* **ACTIVITY**
Set down, character for character, every line in the rows below from the line containing "1月4日，贵安新区进出口粮油产业园建设项" down to the line containing "alebo ktoré od vás získali, ke", both included.

* **TASK INPUT**

#####

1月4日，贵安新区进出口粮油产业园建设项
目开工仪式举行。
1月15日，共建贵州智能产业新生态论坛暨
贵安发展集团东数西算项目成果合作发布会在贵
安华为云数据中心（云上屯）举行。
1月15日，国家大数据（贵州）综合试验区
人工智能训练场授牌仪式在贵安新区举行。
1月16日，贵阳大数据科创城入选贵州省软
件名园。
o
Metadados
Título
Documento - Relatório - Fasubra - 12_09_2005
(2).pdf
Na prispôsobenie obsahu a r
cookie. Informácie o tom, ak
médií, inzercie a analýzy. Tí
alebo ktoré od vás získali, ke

#####

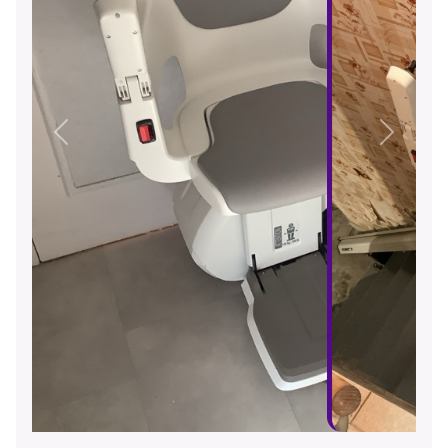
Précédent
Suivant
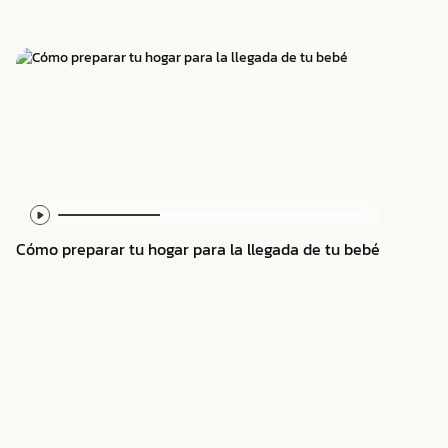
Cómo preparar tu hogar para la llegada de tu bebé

#####

* **EXERCISE ANSWER**
1月4日，贵安新区进出口粮油产业园建设项
目开工仪式举行。
1月15日，共建贵州智能产业新生态论坛暨
贵安发展集团东数西算项目成果合作发布会在贵
安华为云数据中心（云上屯）举行。
1月15日，国家大数据（贵州）综合试验区
人工智能训练场授牌仪式在贵安新区举行。
1月16日，贵阳大数据科创城入选贵州省软
件名园。
o
Metadados
Título
Documento - Relatório - Fasubra - 12_09_2005
(2).pdf
Na prispôsobenie obsahu a r
cookie. Informácie o tom, ak
médií, inzercie a analýzy. Tí
alebo ktoré od vás získali, ke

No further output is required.